* [Aim of the exercise]
Copy the material below from its first line down to and including the line that contains "genus: Conocybe".

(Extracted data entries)

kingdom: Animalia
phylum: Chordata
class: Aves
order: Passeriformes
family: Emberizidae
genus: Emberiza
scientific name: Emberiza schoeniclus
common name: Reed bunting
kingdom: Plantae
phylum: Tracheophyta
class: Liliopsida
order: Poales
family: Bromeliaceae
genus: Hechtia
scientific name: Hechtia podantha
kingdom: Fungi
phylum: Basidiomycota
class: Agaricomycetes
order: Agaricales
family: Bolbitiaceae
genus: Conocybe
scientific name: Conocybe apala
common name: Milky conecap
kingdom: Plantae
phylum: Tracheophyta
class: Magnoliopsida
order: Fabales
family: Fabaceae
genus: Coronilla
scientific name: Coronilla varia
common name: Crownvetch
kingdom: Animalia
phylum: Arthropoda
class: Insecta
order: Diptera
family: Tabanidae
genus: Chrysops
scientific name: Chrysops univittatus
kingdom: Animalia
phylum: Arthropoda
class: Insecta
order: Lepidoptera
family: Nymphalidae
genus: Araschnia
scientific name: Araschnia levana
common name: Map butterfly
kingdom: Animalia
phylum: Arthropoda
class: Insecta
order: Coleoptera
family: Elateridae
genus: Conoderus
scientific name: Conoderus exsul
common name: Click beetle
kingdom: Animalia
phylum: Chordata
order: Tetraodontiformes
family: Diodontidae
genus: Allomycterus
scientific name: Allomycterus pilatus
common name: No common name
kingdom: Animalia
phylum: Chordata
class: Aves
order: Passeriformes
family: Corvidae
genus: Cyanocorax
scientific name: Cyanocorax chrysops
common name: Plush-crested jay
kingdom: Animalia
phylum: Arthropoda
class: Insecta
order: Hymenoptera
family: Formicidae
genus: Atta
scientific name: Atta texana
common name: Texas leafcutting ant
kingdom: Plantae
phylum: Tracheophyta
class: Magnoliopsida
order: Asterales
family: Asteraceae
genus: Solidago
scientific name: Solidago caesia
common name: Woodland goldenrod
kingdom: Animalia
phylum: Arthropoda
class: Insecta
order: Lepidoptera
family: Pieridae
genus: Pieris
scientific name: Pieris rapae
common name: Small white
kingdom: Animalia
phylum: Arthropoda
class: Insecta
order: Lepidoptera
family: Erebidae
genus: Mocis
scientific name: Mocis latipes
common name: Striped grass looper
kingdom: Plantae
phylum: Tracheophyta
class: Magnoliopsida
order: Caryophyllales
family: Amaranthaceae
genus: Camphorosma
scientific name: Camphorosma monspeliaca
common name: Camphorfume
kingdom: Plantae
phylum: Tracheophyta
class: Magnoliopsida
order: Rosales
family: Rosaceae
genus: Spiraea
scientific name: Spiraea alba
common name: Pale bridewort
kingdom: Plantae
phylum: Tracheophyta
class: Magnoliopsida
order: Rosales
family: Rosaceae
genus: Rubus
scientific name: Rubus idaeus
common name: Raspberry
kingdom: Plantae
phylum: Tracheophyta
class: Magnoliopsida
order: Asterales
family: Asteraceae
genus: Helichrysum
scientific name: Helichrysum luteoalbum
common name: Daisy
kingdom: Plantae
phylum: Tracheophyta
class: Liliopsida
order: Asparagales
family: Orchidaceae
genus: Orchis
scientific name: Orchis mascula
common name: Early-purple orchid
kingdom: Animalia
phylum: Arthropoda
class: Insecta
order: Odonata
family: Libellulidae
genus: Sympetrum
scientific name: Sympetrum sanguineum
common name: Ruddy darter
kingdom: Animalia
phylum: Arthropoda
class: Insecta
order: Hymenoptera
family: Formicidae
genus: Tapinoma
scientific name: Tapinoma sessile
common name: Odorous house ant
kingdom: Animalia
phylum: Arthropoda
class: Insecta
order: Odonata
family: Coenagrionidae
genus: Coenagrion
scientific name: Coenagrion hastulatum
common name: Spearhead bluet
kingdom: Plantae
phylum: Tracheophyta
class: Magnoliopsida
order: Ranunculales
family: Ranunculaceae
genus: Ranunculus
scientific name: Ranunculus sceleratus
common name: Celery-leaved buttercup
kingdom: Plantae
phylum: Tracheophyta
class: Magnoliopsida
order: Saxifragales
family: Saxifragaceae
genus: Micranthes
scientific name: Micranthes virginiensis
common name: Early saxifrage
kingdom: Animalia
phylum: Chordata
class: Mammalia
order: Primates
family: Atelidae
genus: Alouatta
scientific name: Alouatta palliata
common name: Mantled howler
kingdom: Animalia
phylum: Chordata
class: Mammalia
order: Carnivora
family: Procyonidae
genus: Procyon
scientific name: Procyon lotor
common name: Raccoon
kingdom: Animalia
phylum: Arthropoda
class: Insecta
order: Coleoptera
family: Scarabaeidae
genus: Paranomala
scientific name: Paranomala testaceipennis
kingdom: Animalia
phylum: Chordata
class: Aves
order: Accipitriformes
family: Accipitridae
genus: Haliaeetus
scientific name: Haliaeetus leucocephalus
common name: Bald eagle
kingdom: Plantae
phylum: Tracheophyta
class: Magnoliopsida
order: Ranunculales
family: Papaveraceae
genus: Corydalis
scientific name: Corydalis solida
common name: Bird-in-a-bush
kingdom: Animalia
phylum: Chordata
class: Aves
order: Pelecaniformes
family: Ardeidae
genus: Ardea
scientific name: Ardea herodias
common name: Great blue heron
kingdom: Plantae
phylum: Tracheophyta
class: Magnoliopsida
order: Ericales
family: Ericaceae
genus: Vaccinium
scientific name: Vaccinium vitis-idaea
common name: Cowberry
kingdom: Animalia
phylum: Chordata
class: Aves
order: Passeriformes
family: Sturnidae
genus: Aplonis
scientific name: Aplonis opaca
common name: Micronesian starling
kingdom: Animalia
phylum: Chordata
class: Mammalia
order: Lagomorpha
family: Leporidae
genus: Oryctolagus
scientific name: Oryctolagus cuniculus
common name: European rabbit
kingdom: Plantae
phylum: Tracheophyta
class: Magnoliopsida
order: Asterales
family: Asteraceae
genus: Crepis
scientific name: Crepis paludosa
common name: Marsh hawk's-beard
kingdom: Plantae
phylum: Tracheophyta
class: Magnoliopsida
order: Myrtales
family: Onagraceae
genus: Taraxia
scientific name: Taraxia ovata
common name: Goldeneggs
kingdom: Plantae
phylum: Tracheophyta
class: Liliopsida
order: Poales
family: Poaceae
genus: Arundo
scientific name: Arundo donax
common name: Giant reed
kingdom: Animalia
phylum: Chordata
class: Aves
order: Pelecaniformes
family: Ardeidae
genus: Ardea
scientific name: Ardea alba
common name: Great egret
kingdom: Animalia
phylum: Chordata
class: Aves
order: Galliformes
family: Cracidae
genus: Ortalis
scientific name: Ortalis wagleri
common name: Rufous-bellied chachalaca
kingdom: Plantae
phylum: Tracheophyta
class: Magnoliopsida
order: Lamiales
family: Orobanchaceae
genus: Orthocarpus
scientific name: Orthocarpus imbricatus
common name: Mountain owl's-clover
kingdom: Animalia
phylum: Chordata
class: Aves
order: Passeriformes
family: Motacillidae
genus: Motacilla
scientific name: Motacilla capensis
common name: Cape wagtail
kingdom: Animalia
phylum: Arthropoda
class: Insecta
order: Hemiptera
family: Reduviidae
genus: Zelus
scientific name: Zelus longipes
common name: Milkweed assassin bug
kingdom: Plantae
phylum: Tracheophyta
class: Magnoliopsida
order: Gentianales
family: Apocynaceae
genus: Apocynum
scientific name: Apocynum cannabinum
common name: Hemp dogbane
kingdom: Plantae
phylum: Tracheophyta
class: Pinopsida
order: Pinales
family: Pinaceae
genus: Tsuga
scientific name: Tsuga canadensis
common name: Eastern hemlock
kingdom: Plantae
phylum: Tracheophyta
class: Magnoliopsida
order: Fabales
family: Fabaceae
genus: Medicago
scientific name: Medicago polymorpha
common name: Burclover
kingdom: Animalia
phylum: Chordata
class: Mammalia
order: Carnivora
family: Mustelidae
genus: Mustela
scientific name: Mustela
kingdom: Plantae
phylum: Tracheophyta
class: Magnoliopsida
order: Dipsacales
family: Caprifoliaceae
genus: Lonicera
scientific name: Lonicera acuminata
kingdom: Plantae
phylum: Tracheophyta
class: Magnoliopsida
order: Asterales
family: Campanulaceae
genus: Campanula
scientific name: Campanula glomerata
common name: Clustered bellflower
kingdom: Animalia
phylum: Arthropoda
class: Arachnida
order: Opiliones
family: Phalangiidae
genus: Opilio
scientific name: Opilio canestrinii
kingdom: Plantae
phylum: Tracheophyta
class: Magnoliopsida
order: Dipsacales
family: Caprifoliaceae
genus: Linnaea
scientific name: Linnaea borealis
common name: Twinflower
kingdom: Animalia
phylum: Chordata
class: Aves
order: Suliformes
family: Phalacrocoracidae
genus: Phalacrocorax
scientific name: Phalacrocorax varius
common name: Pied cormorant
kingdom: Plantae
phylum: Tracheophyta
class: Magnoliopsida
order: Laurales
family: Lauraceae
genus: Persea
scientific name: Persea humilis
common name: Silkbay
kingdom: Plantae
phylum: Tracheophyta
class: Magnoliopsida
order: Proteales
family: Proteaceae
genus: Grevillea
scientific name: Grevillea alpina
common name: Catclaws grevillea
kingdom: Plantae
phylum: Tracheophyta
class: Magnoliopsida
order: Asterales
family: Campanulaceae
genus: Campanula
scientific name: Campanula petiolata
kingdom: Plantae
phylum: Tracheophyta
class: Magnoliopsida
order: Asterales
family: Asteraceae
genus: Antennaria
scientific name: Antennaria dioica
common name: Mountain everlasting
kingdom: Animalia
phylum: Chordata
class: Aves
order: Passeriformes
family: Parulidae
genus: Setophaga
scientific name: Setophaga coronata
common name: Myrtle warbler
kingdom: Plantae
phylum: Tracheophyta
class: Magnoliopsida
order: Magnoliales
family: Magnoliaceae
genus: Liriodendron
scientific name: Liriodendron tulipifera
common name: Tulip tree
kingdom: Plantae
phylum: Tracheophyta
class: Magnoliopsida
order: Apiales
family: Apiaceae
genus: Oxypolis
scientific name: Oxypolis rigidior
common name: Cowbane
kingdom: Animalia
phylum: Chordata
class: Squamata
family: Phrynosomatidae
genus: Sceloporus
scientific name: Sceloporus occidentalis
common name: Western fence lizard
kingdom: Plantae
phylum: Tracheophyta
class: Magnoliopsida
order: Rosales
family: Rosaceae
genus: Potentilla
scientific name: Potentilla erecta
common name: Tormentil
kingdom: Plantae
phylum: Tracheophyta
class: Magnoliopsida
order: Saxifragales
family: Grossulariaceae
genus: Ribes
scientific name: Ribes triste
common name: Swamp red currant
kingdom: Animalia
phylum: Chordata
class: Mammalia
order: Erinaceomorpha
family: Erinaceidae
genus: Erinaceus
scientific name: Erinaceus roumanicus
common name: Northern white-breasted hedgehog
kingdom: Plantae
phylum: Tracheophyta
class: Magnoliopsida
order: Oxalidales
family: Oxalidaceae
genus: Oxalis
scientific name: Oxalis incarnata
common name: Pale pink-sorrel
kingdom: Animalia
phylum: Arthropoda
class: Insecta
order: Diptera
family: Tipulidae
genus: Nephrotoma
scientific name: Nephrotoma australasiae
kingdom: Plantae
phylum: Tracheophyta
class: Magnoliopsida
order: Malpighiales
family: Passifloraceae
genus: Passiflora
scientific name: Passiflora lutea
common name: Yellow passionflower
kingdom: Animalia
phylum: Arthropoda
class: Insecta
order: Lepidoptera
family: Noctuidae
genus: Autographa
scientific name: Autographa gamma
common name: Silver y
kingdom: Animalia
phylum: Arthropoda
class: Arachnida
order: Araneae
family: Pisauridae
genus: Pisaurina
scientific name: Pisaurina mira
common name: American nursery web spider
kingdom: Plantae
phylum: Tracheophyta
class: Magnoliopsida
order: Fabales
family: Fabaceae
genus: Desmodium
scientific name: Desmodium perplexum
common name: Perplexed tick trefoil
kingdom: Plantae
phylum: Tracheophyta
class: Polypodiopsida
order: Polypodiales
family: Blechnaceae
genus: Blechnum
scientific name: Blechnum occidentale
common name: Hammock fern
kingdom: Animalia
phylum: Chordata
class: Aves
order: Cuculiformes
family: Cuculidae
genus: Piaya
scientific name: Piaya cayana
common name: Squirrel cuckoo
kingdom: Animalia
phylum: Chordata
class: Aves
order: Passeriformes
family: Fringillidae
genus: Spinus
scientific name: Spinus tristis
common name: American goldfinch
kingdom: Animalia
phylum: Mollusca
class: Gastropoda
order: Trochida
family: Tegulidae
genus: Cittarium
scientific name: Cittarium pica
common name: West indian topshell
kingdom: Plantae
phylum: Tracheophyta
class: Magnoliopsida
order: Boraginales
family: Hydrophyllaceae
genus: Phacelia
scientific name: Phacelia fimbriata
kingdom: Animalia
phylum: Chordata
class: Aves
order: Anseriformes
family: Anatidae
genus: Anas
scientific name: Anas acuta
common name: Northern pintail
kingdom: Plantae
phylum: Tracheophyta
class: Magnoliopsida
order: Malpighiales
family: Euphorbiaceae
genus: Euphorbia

* [Full solution]
kingdom: Animalia
phylum: Chordata
class: Aves
order: Passeriformes
family: Emberizidae
genus: Emberiza
scientific name: Emberiza schoeniclus
common name: Reed bunting
kingdom: Plantae
phylum: Tracheophyta
class: Liliopsida
order: Poales
family: Bromeliaceae
genus: Hechtia
scientific name: Hechtia podantha
kingdom: Fungi
phylum: Basidiomycota
class: Agaricomycetes
order: Agaricales
family: Bolbitiaceae
genus: Conocybe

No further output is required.